Here are the key takeaways:
- Start with experiment management - Even adopting MLflow alone makes a huge difference.
- Invest in automation - Manual processes will inevitably fail.
- Monitoring is non-negotiable - The real work begins after deployment.
- Start small - Going from Google Level 0 to Level 1 is the most important step.
- Evolve for the LLM era - Actively adopt new tools like vLLM and RAG.
Training a model accounts for only 20% of the total effort. The remaining 80% is data pipelines, serving, monitoring, and operations. MLOps is the methodology for systematically managing that 80%.

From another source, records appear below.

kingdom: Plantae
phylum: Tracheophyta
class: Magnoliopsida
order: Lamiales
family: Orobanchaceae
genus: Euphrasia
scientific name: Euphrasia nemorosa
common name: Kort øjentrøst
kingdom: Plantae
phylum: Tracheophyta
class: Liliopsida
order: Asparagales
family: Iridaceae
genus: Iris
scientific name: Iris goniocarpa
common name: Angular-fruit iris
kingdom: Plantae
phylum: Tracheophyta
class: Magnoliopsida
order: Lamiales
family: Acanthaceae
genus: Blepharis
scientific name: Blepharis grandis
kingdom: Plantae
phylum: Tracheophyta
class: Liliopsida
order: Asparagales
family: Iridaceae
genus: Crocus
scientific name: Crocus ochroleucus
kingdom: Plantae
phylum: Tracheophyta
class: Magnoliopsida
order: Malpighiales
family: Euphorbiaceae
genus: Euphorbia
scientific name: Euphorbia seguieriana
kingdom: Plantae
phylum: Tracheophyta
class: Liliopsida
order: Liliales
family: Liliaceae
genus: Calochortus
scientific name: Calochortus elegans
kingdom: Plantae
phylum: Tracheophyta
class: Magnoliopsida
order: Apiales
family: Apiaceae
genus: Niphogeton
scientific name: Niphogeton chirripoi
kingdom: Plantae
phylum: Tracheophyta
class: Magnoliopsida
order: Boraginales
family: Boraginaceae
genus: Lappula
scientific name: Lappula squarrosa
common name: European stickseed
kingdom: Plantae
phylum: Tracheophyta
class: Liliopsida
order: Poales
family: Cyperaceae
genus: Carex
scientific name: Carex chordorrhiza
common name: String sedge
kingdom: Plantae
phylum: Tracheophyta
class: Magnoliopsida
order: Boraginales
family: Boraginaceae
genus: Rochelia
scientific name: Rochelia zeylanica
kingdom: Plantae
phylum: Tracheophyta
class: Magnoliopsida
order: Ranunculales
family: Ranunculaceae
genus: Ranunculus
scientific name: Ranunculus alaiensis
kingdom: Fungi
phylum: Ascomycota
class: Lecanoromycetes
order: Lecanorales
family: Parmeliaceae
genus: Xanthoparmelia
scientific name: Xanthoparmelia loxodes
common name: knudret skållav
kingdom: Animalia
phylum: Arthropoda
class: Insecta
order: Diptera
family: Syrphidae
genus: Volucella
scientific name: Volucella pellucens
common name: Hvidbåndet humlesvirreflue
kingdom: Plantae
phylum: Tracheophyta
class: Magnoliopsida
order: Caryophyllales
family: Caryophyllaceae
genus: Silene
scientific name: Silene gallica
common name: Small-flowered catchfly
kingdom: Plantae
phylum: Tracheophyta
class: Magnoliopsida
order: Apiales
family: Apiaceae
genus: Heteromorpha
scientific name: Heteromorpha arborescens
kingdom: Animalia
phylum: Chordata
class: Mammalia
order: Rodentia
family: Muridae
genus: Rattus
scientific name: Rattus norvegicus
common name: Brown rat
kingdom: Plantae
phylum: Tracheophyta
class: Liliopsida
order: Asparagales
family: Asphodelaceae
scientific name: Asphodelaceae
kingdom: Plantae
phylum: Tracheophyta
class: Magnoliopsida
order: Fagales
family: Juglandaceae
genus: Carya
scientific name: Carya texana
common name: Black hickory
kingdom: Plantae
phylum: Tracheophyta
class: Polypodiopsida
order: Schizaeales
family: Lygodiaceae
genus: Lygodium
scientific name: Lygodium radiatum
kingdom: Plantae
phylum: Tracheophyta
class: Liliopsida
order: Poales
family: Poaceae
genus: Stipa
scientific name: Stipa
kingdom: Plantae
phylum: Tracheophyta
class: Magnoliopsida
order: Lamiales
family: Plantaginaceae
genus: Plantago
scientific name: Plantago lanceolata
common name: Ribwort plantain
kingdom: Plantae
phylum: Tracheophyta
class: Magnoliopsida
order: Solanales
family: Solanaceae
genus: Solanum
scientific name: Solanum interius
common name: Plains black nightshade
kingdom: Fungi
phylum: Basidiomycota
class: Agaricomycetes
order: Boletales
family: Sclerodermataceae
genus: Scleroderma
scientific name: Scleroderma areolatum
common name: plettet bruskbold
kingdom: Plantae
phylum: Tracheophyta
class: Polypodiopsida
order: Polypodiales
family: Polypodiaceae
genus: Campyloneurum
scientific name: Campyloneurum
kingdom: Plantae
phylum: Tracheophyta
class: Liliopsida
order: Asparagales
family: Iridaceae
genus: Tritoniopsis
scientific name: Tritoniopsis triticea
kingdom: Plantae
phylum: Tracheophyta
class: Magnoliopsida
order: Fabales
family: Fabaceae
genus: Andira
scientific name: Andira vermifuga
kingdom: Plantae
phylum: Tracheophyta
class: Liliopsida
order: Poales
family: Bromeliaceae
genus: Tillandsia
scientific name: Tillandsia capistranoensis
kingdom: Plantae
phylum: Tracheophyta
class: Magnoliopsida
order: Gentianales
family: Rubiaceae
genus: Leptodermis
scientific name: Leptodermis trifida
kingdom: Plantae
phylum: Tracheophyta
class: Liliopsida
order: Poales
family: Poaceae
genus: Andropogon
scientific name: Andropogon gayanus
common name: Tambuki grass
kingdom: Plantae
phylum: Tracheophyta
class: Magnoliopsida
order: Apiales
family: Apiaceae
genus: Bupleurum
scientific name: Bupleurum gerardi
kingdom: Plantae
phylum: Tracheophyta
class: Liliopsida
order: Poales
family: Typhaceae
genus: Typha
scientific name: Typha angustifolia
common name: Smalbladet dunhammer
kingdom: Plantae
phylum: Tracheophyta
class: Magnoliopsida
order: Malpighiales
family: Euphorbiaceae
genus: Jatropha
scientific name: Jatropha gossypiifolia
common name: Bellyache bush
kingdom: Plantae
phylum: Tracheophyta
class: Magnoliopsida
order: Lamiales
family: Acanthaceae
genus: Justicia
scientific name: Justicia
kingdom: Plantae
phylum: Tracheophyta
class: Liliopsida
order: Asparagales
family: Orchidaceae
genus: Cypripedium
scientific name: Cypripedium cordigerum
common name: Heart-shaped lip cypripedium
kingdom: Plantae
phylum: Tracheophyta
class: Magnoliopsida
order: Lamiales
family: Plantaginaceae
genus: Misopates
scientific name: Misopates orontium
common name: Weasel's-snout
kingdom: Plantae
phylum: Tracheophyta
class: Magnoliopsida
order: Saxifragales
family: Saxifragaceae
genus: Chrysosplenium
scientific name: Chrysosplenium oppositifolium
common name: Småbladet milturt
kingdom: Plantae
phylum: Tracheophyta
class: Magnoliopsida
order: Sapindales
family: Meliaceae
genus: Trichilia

MLOps Self-Check Checklist
Experiment Management
- Are you tracking all experiment hyperparameters and metrics?
- Can you reproduce experiment results?
Data Pipelines
- Are you version-controlling your data?
- Is data quality validation automated?
Training Infrastructure
- Is your training pipeline automated?
- Are you saving checkpoints?
Serving
- Are you monitoring model serving latency?
- Are you using a deployment strategy that supports rollback?
Monitoring
- Are you detecting data drift?
- Do you get alerts when model performance degrades?
Cost
- Are you leveraging spot instances?
- Have you considered model compression?